## Instruction
Please work out how many lines in the entries below include the string "Pereira", and reply with the number alone.

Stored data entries

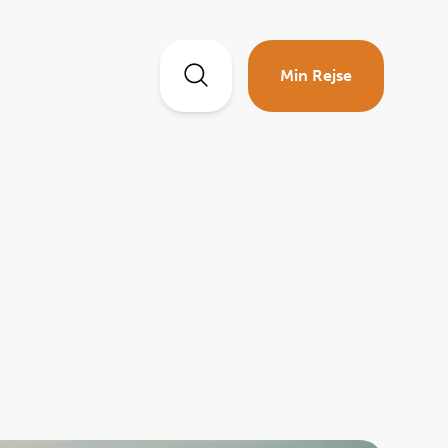
Min Rejse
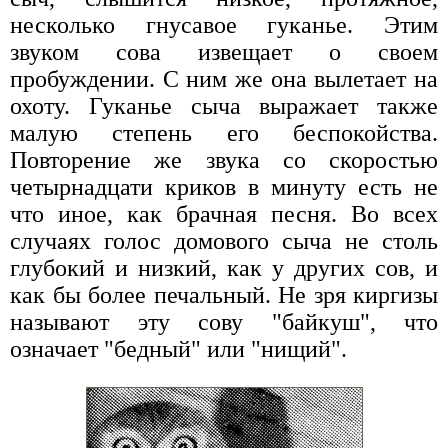
несколько гнусавое гуканье. Этим
звуком сова извещает о своем
пробуждении. С ним же она вылетает на
охоту. Гуканье сыча выражает также
малую степень его беспокойства.
Повторение же звука со скоростью
четырнадцати криков в минуту есть не
что иное, как брачная песня. Во всех
случаях голос домового сыча не столь
глубокий и низкий, как у других сов, и
как бы более печальный. Не зря киргизы
называют эту сову "байкуш", что
означает "бедный" или "нищий".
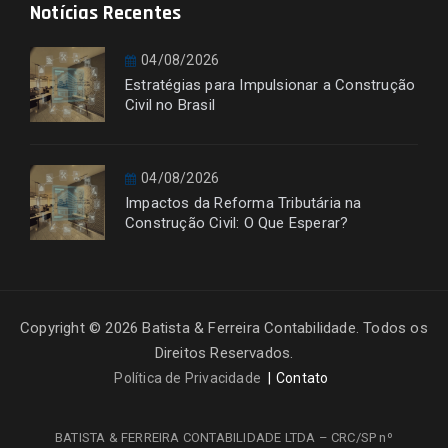
Notícias Recentes
04/08/2026
Estratégias para Impulsionar a Construção
Civil no Brasil
04/08/2026
Impactos da Reforma Tributária na
Construção Civil: O Que Esperar?
Copyright © 2026 Batista & Ferreira Contabilidade. Todos os
Direitos Reservados.
Política de Privacidade
Contato
BATISTA & FERREIRA CONTABILIDADE LTDA – CRC/SP nº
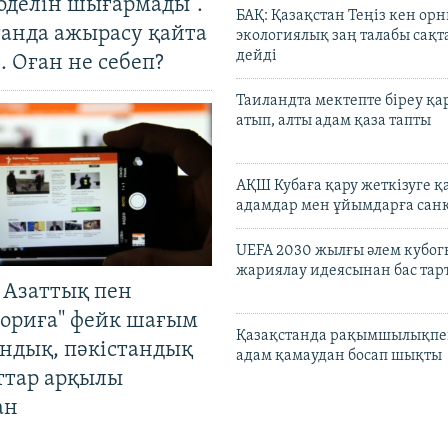
оделін шығармады".
БАҚ: Қазақстан Теңіз кен ор
танда ажырасу қайта
экологиялық заң талабы сақ
дейді
. Оған не себеп?
Таиландта мектепте біреу қа
атып, алты адам қаза тапты
АҚШ Кубаға қару жеткізуге қ
адамдар мен ұйымдарға сан
UEFA 2030 жылғы әлем кубог
жариялау идеясынан бас та
 Азаттық пен
ориға" фейк шағым
Қазақстанда рақымшылықпен
андық, пәкістандық
адам қамаудан босап шықты
ттар арқылы
ан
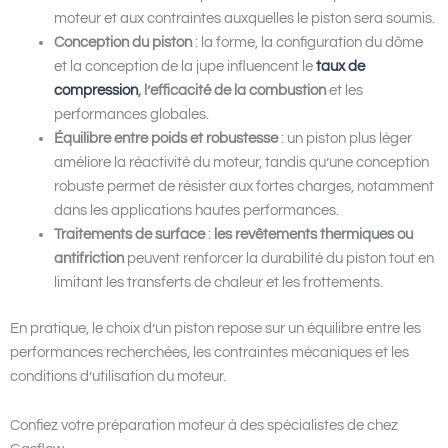
moteur et aux contraintes auxquelles le piston sera soumis.
Conception du piston
: la forme, la configuration du dôme
et la conception de la jupe influencent le
taux de
compression
, l’efficacité de la combustion
et les
performances globales.
Équilibre entre poids et robustesse
: un piston plus léger
améliore la réactivité du moteur, tandis qu’une conception
robuste permet de résister aux fortes charges, notamment
dans les applications hautes performances.
Traitements de surface
:
les revêtements thermiques ou
antifriction
peuvent renforcer la durabilité du piston tout en
limitant les transferts de chaleur et les frottements.
En pratique, le choix d’un piston repose sur un équilibre entre les
performances recherchées, les contraintes mécaniques et les
conditions d’utilisation du moteur.
Confiez votre préparation moteur à des spécialistes de chez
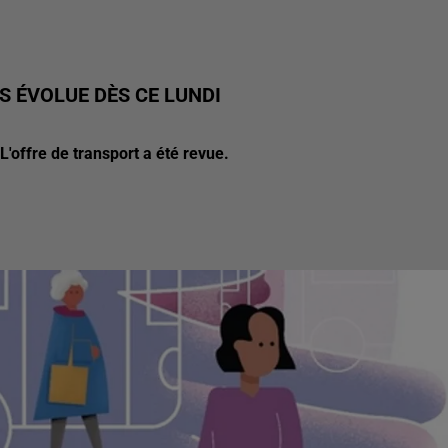
S ÉVOLUE DÈS CE LUNDI
'offre de transport a été revue.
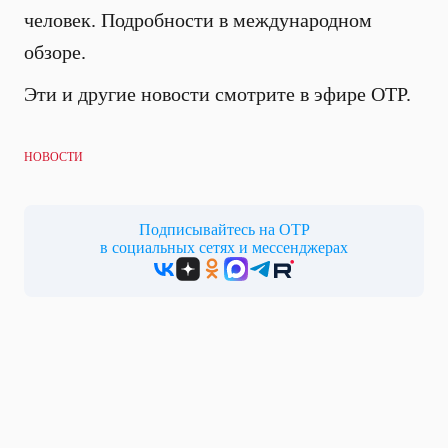
человек. Подробности в международном
обзоре.
Эти и другие новости смотрите в эфире ОТР.
НОВОСТИ
Подписывайтесь на ОТР
в социальных сетях и мессенджерах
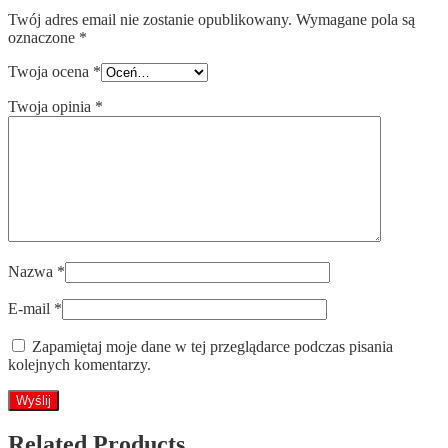
Twój adres email nie zostanie opublikowany.
Wymagane pola są
oznaczone
*
Twoja ocena
*
Twoja opinia
*
Nazwa
*
E-mail
*
Zapamiętaj moje dane w tej przeglądarce podczas pisania
kolejnych komentarzy.
Related Products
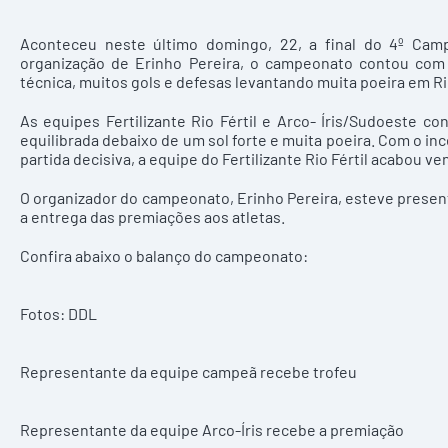
Aconteceu neste último domingo, 22, a final do 4º Camp
organização de Erinho Pereira, o campeonato contou com 
técnica, muitos gols e defesas levantando muita poeira em Ri
As equipes Fertilizante Rio Fértil e Arco- Íris/Sudoeste c
equilibrada debaixo de um sol forte e muita poeira. Com o in
partida decisiva, a equipe do Fertilizante Rio Fértil acabou ven
O organizador do campeonato, Erinho Pereira, esteve presen
a entrega das premiações aos atletas.
Confira abaixo o balanço do campeonato:
Fotos: DDL
Representante da equipe campeã recebe trofeu
Representante da equipe Arco-Íris recebe a premiação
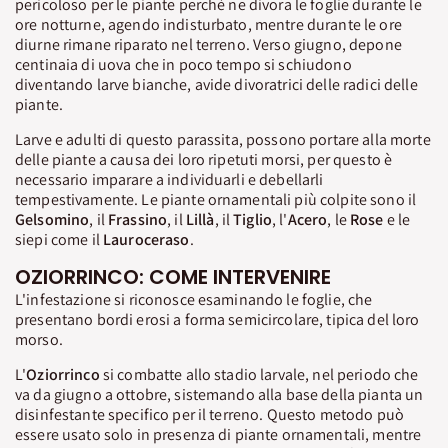
pericoloso per le piante perchè ne divora le foglie durante le
ore notturne, agendo indisturbato, mentre durante le ore
diurne rimane riparato nel terreno. Verso giugno, depone
centinaia di uova che in poco tempo si schiudono
diventando larve bianche, avide divoratrici delle radici delle
piante.
Larve e adulti di questo parassita, possono portare alla morte
delle piante a causa dei loro ripetuti morsi, per questo è
necessario imparare a individuarli e debellarli
tempestivamente. Le piante ornamentali più colpite sono il
Gelsomino
, il
Frassino
, il
Lillà
, il
Tiglio
, l'
Acero
, le
Rose
e le
siepi come il
Lauroceraso
.
OZIORRINCO: COME INTERVENIRE
L'infestazione si riconosce esaminando le foglie, che
presentano bordi erosi a forma semicircolare, tipica del loro
morso.
L'
Oziorrinco
si combatte allo stadio larvale, nel periodo che
va da giugno a ottobre, sistemando alla base della pianta un
disinfestante specifico per il terreno. Questo metodo può
essere usato solo in presenza di piante ornamentali, mentre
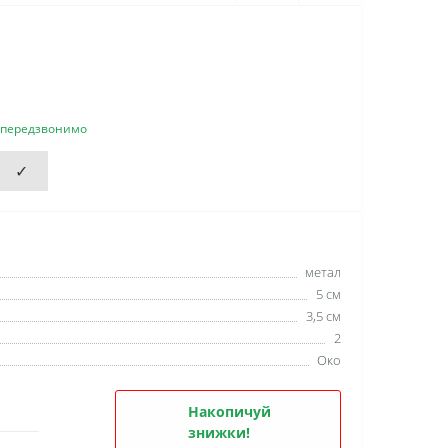
и передзвонимо
✓
метал
5 см
3,5 см
2
Око
Накопичуй
знижки!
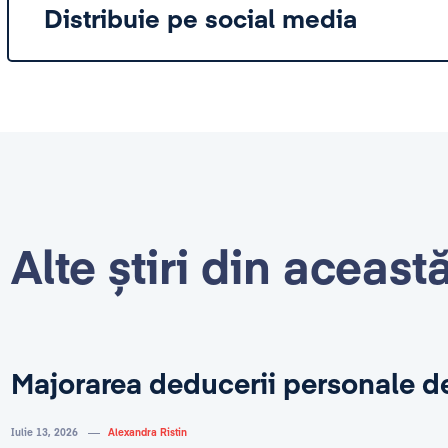
Distribuie pe social media
Alte știri din aceast
Majorarea deducerii personale d
Iulie 13, 2026
Alexandra Ristin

## Exercise output
2